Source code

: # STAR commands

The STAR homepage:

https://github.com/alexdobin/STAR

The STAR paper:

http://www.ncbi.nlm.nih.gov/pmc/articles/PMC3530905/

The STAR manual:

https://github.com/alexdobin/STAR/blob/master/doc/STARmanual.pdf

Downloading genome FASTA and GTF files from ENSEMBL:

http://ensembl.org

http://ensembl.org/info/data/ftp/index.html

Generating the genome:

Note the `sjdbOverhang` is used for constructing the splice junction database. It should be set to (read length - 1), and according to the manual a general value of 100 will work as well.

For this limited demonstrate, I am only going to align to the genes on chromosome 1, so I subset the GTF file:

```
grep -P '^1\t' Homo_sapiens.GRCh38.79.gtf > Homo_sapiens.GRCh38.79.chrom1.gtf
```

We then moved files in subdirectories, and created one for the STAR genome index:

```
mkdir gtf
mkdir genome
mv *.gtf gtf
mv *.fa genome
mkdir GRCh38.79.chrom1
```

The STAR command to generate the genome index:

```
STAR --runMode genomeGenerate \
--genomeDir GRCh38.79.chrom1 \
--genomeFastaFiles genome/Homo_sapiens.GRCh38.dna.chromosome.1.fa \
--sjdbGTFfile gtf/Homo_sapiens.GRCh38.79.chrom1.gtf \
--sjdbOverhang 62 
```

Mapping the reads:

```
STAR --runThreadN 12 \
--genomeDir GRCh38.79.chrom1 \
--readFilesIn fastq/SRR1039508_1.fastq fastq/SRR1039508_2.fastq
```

━━━━━━━━━━━━━━━━━━━━━━━━━━━━━━

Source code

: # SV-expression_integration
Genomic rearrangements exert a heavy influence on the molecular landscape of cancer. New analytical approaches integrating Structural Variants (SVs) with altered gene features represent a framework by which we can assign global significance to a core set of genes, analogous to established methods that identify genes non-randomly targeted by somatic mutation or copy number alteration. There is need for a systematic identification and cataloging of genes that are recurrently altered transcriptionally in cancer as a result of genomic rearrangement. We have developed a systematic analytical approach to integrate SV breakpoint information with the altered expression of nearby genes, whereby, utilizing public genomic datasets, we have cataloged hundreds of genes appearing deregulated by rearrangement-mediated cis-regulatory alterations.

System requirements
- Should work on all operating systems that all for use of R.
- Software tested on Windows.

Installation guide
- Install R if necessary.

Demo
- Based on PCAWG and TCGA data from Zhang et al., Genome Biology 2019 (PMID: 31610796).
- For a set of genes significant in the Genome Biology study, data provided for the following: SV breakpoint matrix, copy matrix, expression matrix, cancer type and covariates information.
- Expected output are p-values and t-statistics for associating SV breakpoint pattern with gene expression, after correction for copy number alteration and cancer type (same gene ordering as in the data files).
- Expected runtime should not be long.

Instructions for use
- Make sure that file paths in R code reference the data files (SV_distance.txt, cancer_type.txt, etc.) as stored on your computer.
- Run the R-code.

━━━━━━━━━━━━━━━━━━━━━━━━━━━━━━

For every line above that has "number" in it, copy the line.

→ Answer box:
Genomic rearrangements exert a heavy influence on the molecular landscape of cancer. New analytical approaches integrating Structural Variants (SVs) with altered gene features represent a framework by which we can assign global significance to a core set of genes, analogous to established methods that identify genes non-randomly targeted by somatic mutation or copy number alteration. There is need for a systematic identification and cataloging of genes that are recurrently altered transcriptionally in cancer as a result of genomic rearrangement. We have developed a systematic analytical approach to integrate SV breakpoint information with the altered expression of nearby genes, whereby, utilizing public genomic datasets, we have cataloged hundreds of genes appearing deregulated by rearrangement-mediated cis-regulatory alterations.
- Expected output are p-values and t-statistics for associating SV breakpoint pattern with gene expression, after correction for copy number alteration and cancer type (same gene ordering as in the data files).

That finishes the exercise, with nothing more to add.